OpenAI has a new model. But it's not GPT-5 (please, please, we just like how it feels increment a number!). It's called "o1-preview", and it's a GPT that's fine-tuned for chain-of-thought reasoning.
On one hand, chain-of-thought prompting has been possible all along with GPT-3+, and is widely used. Heck, you can find it on site called LearnPrompting.org.
But OpenAI has taken things a step further by (1) training this model to use chain-of-thought all the time and, (2) more importantly, hiding the chain-of-thought from users. We do get to see a kind of summary of the reasoning steps (at least in ChatGPT), but not the gory details of the LLM output. This might provide OpenAI some protection from other models training on o1 output, but it's a bummer.
I don't have access to op1 via API, but I do have it in ChatGPT. And it has no problem with the classic strawberry problem (LLMs struggle here because tokenization swallows letter-counts):
So, at least we have that. I like to challenge these models to teach me something; let's try that.
A fun and productive challenge that I like to give LLMs is to teach me a topic as though I'm in an advanced college course. Popular models ace the basics here: they can write out syllabi, they can give me a reading list, they can often find links to other courses, and they are an absolute fountain of knowledge on many topics.
But the way I like to learn (and I think many people are the same) is to receive some new information and then react: ask questions, try problem sets, do related research, and so on. LLMs are not nearly as good as I'd like when it comes to actual pedagogy.
For example, let's ask o1 to teach us about Blue Whales -- the Kings of the Sea.
We start out OK, with some introduction, and a course outline. You can try this yourself to get a sense for the experience (works fine with GPT-4 as well -- I'll get to Claude in a second). I'm getting lots and lots and lots of details from the ChatGPT about Blue Whales. But it's not any fun: It's a million bullet points, and I'd rather read the Wikipedia page.
OK, let's tell o1 that we have a problem:
And ... we get another thousand bullet points. We're doing worse, not better.
Some clever prompting might get us in the ballpark of a good conversation, but I also find that I get lost navigating up and down the conversation history. It could be so much better.
So I figured I'd try Claude. And this was more exciting than o1, because I hadn't played with Claude much, and it has some clever tricks.
That's a document I can keep handy! It's actually called an artifact, and Claude can create and manage these for you. They feel so close to my instinct for what I want here: A conversation with a super smart friend on one side, and a bunch of content that I can browse through and organize on the other side. So far so good.
I asked Claude to edit that document, and instead it created a brand new one -- so there is some work to be done here.

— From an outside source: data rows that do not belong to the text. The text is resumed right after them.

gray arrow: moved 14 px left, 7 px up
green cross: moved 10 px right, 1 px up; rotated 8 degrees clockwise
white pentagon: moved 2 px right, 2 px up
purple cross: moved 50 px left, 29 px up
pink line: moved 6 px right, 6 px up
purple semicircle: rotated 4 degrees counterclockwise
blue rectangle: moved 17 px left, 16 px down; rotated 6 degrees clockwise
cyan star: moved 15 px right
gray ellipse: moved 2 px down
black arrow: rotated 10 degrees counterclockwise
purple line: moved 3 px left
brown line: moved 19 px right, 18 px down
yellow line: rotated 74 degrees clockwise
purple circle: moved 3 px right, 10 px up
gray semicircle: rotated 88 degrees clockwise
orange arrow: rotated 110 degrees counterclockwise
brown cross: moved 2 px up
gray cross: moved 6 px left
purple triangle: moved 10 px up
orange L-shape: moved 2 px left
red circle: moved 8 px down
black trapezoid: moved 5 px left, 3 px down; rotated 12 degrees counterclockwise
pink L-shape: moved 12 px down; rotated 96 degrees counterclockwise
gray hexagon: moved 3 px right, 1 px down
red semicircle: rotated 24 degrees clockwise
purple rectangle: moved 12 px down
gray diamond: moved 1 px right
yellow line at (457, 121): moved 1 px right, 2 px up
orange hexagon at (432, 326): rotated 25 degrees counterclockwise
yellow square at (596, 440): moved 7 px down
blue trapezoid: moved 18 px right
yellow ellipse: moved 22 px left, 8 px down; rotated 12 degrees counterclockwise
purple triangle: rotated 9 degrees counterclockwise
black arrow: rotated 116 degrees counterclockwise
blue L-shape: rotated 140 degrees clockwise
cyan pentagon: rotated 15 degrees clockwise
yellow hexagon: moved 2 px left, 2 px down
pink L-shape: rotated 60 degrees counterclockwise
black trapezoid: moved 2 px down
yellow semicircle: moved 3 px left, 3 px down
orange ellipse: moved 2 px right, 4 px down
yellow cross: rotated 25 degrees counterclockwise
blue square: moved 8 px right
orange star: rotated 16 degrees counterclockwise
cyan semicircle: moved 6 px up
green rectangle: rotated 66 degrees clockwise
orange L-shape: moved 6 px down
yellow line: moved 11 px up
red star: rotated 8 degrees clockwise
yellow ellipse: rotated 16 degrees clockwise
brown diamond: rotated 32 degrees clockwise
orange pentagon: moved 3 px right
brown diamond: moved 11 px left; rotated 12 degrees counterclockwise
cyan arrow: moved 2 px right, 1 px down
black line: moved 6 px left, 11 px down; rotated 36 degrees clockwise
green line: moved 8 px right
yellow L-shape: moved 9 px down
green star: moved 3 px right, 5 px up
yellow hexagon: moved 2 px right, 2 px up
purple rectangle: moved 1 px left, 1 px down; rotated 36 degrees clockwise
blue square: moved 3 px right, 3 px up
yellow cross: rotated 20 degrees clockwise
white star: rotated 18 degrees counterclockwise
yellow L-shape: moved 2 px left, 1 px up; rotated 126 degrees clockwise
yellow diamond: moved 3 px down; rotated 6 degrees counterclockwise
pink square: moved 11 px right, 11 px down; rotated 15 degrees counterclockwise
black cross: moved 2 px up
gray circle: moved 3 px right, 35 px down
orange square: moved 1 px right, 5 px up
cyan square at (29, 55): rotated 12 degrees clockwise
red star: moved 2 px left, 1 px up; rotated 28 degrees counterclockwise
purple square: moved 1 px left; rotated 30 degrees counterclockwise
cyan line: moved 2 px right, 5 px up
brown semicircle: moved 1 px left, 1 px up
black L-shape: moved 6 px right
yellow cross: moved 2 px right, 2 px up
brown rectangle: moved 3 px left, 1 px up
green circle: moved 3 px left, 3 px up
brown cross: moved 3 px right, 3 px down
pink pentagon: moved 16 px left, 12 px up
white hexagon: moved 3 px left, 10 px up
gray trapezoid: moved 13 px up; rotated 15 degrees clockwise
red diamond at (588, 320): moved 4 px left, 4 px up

It's not really about models at this point (though smarter models will certainly create better artifacts). It's about integrating models with a beautifully-designed interface that captures how we think and learn.
Last thing I tried before hanging up the keyboard: I asked Claud to create some lecture slides for me and even include images. It got clever -- TOO clever in my opinion, and built a React website for me. These slides are not remotely useful for learning:
https://claude.site/artifacts/a87ad762-94c0-4729-8b84-88b1c07faeb8
But they feel much closer to the end goal than the onslaught of bullet points that I survived in ChatGPT with o1.
I'm enormously bullish on chain-of-thought reasoning, because it feels to me like a perfect analogue of the way my brain seems to reason. I haven't found a killer application for the version in ChatGPT just yet -- the API will be extremely fun to play with when it's available. In the meantime, I hope every single offering in this space takes note of Anthropic's innovations on artifacts and brings these experiences to life.